> **TASK STATEMENT**
Please write out all the data exactly as shown.

[EXTRACTED MATERIAL Boundary: Start]

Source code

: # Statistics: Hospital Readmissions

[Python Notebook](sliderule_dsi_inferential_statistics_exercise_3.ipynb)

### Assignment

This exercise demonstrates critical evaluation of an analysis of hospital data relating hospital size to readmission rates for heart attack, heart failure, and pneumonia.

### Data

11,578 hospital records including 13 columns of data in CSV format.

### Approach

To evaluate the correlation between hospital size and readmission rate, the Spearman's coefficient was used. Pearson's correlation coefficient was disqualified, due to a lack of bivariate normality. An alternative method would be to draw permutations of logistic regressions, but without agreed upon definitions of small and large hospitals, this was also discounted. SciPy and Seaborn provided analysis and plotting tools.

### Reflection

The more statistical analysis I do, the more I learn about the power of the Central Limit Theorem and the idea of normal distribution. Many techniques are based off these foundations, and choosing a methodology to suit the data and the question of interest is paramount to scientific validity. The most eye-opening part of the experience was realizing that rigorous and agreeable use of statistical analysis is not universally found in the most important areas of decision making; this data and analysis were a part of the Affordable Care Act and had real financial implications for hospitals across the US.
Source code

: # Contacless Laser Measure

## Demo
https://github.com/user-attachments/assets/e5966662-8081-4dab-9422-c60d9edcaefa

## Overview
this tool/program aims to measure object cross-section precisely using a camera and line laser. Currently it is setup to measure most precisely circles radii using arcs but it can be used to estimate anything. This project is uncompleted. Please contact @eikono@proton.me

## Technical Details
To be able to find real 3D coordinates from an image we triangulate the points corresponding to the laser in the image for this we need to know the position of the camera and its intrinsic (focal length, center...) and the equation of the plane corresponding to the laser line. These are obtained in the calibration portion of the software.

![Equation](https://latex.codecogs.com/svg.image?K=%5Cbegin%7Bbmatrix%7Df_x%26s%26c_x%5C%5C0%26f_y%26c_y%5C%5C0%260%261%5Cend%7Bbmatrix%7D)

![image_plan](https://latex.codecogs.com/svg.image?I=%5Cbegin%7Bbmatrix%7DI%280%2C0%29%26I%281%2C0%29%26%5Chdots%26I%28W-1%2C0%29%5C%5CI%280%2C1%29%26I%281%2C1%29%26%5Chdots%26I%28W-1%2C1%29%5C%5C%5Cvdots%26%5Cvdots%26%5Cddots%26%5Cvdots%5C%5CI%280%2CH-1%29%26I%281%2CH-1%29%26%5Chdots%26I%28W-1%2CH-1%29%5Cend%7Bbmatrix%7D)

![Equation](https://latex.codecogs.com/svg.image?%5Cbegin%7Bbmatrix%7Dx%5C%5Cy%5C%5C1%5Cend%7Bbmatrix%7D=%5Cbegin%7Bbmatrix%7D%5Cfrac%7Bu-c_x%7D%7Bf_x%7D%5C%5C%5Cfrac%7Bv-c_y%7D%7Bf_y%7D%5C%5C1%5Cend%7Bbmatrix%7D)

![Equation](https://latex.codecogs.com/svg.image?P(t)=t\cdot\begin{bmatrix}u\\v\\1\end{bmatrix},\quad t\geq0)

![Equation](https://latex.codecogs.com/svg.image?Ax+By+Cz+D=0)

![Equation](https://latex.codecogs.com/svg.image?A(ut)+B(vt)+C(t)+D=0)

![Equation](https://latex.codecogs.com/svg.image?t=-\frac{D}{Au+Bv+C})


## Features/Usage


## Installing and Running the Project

[EXTRACTED MATERIAL Boundary: End]

> **PROBLEM SOLUTION**
Source code

: # Statistics: Hospital Readmissions

[Python Notebook](sliderule_dsi_inferential_statistics_exercise_3.ipynb)

### Assignment

This exercise demonstrates critical evaluation of an analysis of hospital data relating hospital size to readmission rates for heart attack, heart failure, and pneumonia.

### Data

11,578 hospital records including 13 columns of data in CSV format.

### Approach

To evaluate the correlation between hospital size and readmission rate, the Spearman's coefficient was used. Pearson's correlation coefficient was disqualified, due to a lack of bivariate normality. An alternative method would be to draw permutations of logistic regressions, but without agreed upon definitions of small and large hospitals, this was also discounted. SciPy and Seaborn provided analysis and plotting tools.

### Reflection

The more statistical analysis I do, the more I learn about the power of the Central Limit Theorem and the idea of normal distribution. Many techniques are based off these foundations, and choosing a methodology to suit the data and the question of interest is paramount to scientific validity. The most eye-opening part of the experience was realizing that rigorous and agreeable use of statistical analysis is not universally found in the most important areas of decision making; this data and analysis were a part of the Affordable Care Act and had real financial implications for hospitals across the US.
Source code

: # Contacless Laser Measure

## Demo
https://github.com/user-attachments/assets/e5966662-8081-4dab-9422-c60d9edcaefa

## Overview
this tool/program aims to measure object cross-section precisely using a camera and line laser. Currently it is setup to measure most precisely circles radii using arcs but it can be used to estimate anything. This project is uncompleted. Please contact @eikono@proton.me

## Technical Details
To be able to find real 3D coordinates from an image we triangulate the points corresponding to the laser in the image for this we need to know the position of the camera and its intrinsic (focal length, center...) and the equation of the plane corresponding to the laser line. These are obtained in the calibration portion of the software.

![Equation](https://latex.codecogs.com/svg.image?K=%5Cbegin%7Bbmatrix%7Df_x%26s%26c_x%5C%5C0%26f_y%26c_y%5C%5C0%260%261%5Cend%7Bbmatrix%7D)

![image_plan](https://latex.codecogs.com/svg.image?I=%5Cbegin%7Bbmatrix%7DI%280%2C0%29%26I%281%2C0%29%26%5Chdots%26I%28W-1%2C0%29%5C%5CI%280%2C1%29%26I%281%2C1%29%26%5Chdots%26I%28W-1%2C1%29%5C%5C%5Cvdots%26%5Cvdots%26%5Cddots%26%5Cvdots%5C%5CI%280%2CH-1%29%26I%281%2CH-1%29%26%5Chdots%26I%28W-1%2CH-1%29%5Cend%7Bbmatrix%7D)

![Equation](https://latex.codecogs.com/svg.image?%5Cbegin%7Bbmatrix%7Dx%5C%5Cy%5C%5C1%5Cend%7Bbmatrix%7D=%5Cbegin%7Bbmatrix%7D%5Cfrac%7Bu-c_x%7D%7Bf_x%7D%5C%5C%5Cfrac%7Bv-c_y%7D%7Bf_y%7D%5C%5C1%5Cend%7Bbmatrix%7D)

![Equation](https://latex.codecogs.com/svg.image?P(t)=t\cdot\begin{bmatrix}u\\v\\1\end{bmatrix},\quad t\geq0)

![Equation](https://latex.codecogs.com/svg.image?Ax+By+Cz+D=0)

![Equation](https://latex.codecogs.com/svg.image?A(ut)+B(vt)+C(t)+D=0)

![Equation](https://latex.codecogs.com/svg.image?t=-\frac{D}{Au+Bv+C})


## Features/Usage


## Installing and Running the Project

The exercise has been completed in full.